Thursday, October 16, 2008

Day One-hundred-and-eight: Wow! What a moon!

Tonight was my second Pacifica Toastmaster Club meeting, although my first one as a member. I'm already scheduled, next week, for my first speech, the Ice Breaker. I need to read more about it but in general it is supposed to be about me.

This perpetuates a phenomenon that I've noticed in several other venues. When I was young, entering 11 different schools in K-12, everyone in the new school would know my name and I wouldn't know anyone. This developed into a problem for me that exists yet today, I have a problem remembering names, particularly of people I've just met. In fact, when I was in high school, people would walk by me and say "Hi [my name]" and I would respond "Hello, hello."

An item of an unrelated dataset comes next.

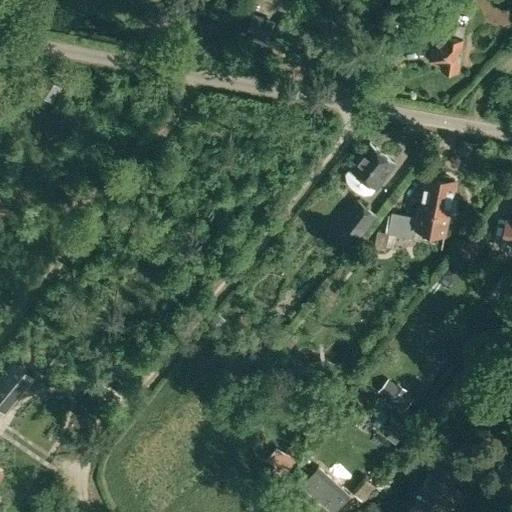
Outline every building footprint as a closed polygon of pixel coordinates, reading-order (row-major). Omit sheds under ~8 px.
[(242,32),(263,40),(271,18),(250,10),(242,32)] [(402,38),(411,46),(427,28),(417,21),(402,38)] [(441,65),(460,67),(461,61),(460,60),(463,37),(463,36),(464,25),(436,21),(434,32),(430,56),(442,58),(441,65)] [(34,89),(51,100),(61,84),(43,73),(34,89)] [(358,190),(365,193),(372,192),(396,161),(370,141),(350,167),(351,167),(347,172),(348,180),(352,186),(358,190)] [(388,232),(411,237),(413,227),(444,233),(449,209),(454,208),(456,199),(452,196),(455,179),(454,179),(449,175),(444,174),(438,176),(428,174),(422,206),(417,207),(415,216),(392,211),(388,232)] [(335,233),(352,246),(377,214),(357,197),(340,219),(331,231),(335,233)] [(503,239),(511,240),(511,218),(507,218),(503,239)] [(459,252),(472,261),(490,236),(476,227),(459,252)] [(388,232),(377,230),(374,247),(384,249),(388,232)] [(490,273),(505,252),(488,241),(474,262),(490,273)] [(410,265),(415,250),(405,247),(400,262),(410,265)] [(443,276),(455,284),(470,261),(459,253),(443,276)] [(498,305),(511,285),(503,278),(489,298),(498,305)] [(0,375),(0,396),(9,404),(32,377),(13,361),(0,375)] [(379,391),(405,411),(415,398),(408,393),(410,390),(399,382),(397,384),(389,378),(379,391)] [(397,443),(405,432),(396,425),(387,436),(397,443)] [(423,505),(432,511),(434,511),(440,504),(448,510),(462,492),(447,480),(460,468),(442,449),(429,462),(435,468),(420,488),(430,496),(423,505)] [(273,472),(283,479),(298,458),(287,451),(273,472)] [(302,484),(331,511),(334,511),(348,497),(315,467),(302,484)]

In the business venue, the use of email to manage projects has resulted in subsequent hires onto growing projects missing out on significant portions of project history that were sent out to a distribution list that couldn't have included them. This is why blogs are making inroads in Corporate America as well. This contributes to yet another phenomenon, which by writing this Life after Layoff blog I am contributing to: an inundation of information. There's just too much to read.

Speaking of Life after Layoff, I was really doubting that I would be able to fit in my tag line into every entry. I have put those doubts to bed. In fact, if you read my last two entries and now this one, I have managed to fit two tag lines into the entry.

Coming back from Toastmasters I saw this wonderful moon just after it came up. Not only was it an oval shape that I think is more interesting than even a full moon, particularly when it is at the exact point of having difficulty determining which side is being added to or dropped, but the atmospheric magnification while it was close to the horizon made it huge. It must be at least 2,000 miles in diameter. When I got to my house deeper in the canyon, I couldn't see it as it hadn't yet made it over the nearer hills.

But what it made me realize is that I am not getting out enough. Now, at a time I can take off and see an ocean sunset, I haven't. When Marilyn and I toured the Chabot Observatory, which included people making their own telescopes and I thought what a great hobby, I didn't. I've been too reserving, preserving my availability. Now that I've broken through that barrier with Toastmasters, even though I will be gone for up to six weeks, missing at least four meetings, I'm eager to see what other opportunities exist. I'll let you know in this blog what I decide to do.